The temptation, however, to revel in a story now about how things were then remains.  Fearsome Tycoon sounds like he's tackling an overview of how people have a narrative based on political affiliation that colors their understanding of policy.  In other words, Republicans imagine themselves to be backing a party that stands for small government, a lean federal budget, and a lack of intrusion into the lives of citizens.  None of this is necessarily true and in the case of, say, Reagan, any number of things can be disproven by reference to policy decisions made during the Reagan years.  But party affiliation guides narrative. 

As has been famously discussed in American history, if a person is from the South then an entire narrative of the Civil War is embraced which selectively eliminates documents, rhetoric, and views about race as being primary motivators for conflict.  The war is even considered the War of Northern Aggression rather than the American Civil War depending on where you live.  Conversely, a comparably falsifiable narrative emerges in the North about how altruistic the Union motives were.  In an adjacent state Douglas Wilson published Southern Slavery As it Was. I agree with Fearsome Tycoon's jibe that Wilson should write another follow-up volume entitled Jim Crow As it Was.

I've met people who have personal histories which have changed in the course of life.  I am unable to observe this in myself, though I suspect it has happened.  When someone you have known for years describes themselves as having never subscribed to a view ten years ago and simply avoiding objecting to it you cannot help but take notice when this year they talk as though they "always" held that view you remember they always disliked, particularly if you also talked about this subject with other people who know this person.  What has happened?  Is the person lying in saying that view A, which they never actually endorsed, was the view they always subscribed to before?  Well, no, but the "truth" being told is an emotional narrative rather than a focus on factual details. 

If a husband insults his wife four years ago and gets a rein on his tongue now then if his wife remarks on an insult now by appealing to a past the husband might say "But I never do that."  Well, kind of, but not really.  What we tell ourselves must be true about ourselves in the abstract or in the whole lets us overlook all of the details of daily life and how we actually relate to people.  This is how a person who is prone to say cutting or dismissive remarks about anyone and everyone on an hourly basis can look back over the week and simply believe that he or she didn't do anything other than speak the truth.    The truth was not really spoken, but the judgment of the person who, in hindsight, rationalizes what he or she said by deciding it was the truth.  Mistakes were made but not by me.  If I made mistakes it was only because I may have over-reacted to mistakes you don't know or don't wish to admit you're making.
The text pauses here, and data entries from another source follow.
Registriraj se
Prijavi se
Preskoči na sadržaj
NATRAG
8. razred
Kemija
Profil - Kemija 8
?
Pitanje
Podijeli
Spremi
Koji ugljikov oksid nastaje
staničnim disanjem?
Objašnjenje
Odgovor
One of the roles of prophetic books is to puncture the fraudulent narrative God's people are so easily and so often tempted to believe in.  This is vividly shown in Jesus' debate with Jewish experts in John 8.  They protest that Abraham is their father and we know where Jesus goes with that.  He destroys the narrative they have constructed for themselves by confronting them with an alternative narrative, one that lays bare the real drift of their hearts.When faced with Christ the most dangerous thing we can ever say is "I would never", whether we may be Peter denying that he would ever deny Him, or Pharisees saying they would never have persecuted the prophets. 

A great deal of the brokenness in our lives and the brokenness we bring to the lives of others emerges from the "I would never" we continually say while doing exactly those things we tell ourselves (and others) we would never do.  But, like Christ, other people can see our "I would never" isn't true, even when we don't.  Other people can see that the "I always" or "I didn't" in our imagined pasts didn't happen.  Or maybe they can't, because they, too, share a narrative in which the truth of events and words and actions is suppressed for the emotional script of "this is who I am."  Sometimes this narrative takes the form of "This is who I am in God/Christ/Jesus."  That is, in sum, why we need prophets but about this a great deal more has to be said that must be saved for some other time.